Polanski meeting ‘scalded’ on Farrow’s mind
The 60-year-old star recalled a meeting with the film director at Elaine's restaurant in New York at the end of August 1969 the month 26-year-old Sharon Tate and her unborn child were slaughtered by Charles Manson's 'Family' .
It was "scalded" on her mind, she told London's High Court.
Polanski, aged 71, is suing Conde Nast, which denies libel, over a July 2002 Vanity Fair story which said that just after her death, he made sexual advances to a "Swedish beauty" in Elaine's, "inundating her with his Polish charm".
It recounted an onlooker, Lewis Lapham, as saying: "I watched as he slid his hand inside her thigh and began a long honeyed spiel which ended with the promise, 'I will make another Sharon Tate out of you.'"
Giving evidence on behalf of Polanski, Ms Farrow, who starred in his 1968 film Rosemary's Baby, said they met for dinner.
"We were waiting for a table and I remember there were two women who seemed to be trying to flirt with him. I remember because I remember thinking how inappropriate it was. Then we sat at our table."
She added: "He paid no attention because we hadn't seen each other since Sharon's murder and that was so huge."
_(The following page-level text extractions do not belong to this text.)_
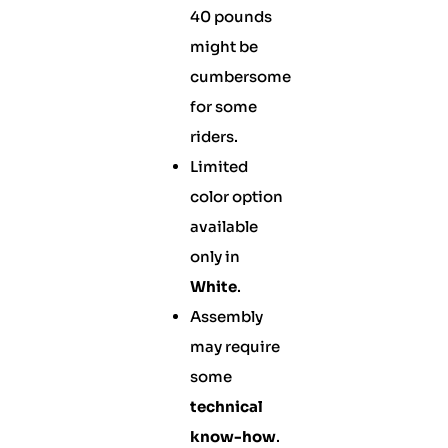
40 pounds
might be
cumbersome
for some
riders.
Limited
color option
available
only in
White
.
Assembly
may require
some
technical
know-how
.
She said: "He started telling me about events in California, what he had gone through and he got very, very upset and we had ordered our dinner, but we just left the restaurant. He was that upset and I too.
"We just started walking around and around the block and he told me about visiting the house where Sharon had been killed and the others and a little kitten Sharon had and the kitten was there in the blood."
She remembered coming back to the restaurant and, at some point, her then partner Andre Previn showed up and "to the best of my recollection" they took Polanski to his hotel.
Polanski's QC, John Kelsey-Fry, asked her: "During that meeting in Elaine's did you see him behave inappropriately in any way with anybody?"
Ms Farrow replied: "No."
Mr Kelsey-Fry asked if they had discussed anything other than the murders.
She replied: "He was unable to talk about anything else and ... he just kept saying 'Why?' and 'Who would have done this?'... it was the time before we knew who had done this and it was just not conceivable. We couldn't figure it out at all."
Cross-examined by Tom Shields QC, for Conde Nast, Ms Farrow said: "Of this I can be sure of his frame of mind when we there, of what we talked about, of his utter sense of loss, of despair and bewilderment and shock and love a love he had lost.
"Of this I can be sure. I would not have left him in Elaine's unattended without trusted friends."
Asked if she had read about Polanski having casual sex with other women within a month of his wife's death, Ms Farrow said: "I don't see that as a disrespect of Sharon.
"If he says he did, I don't doubt it, but it would in no way detract from his feelings for Sharon. I would swear that on a stack of bibles."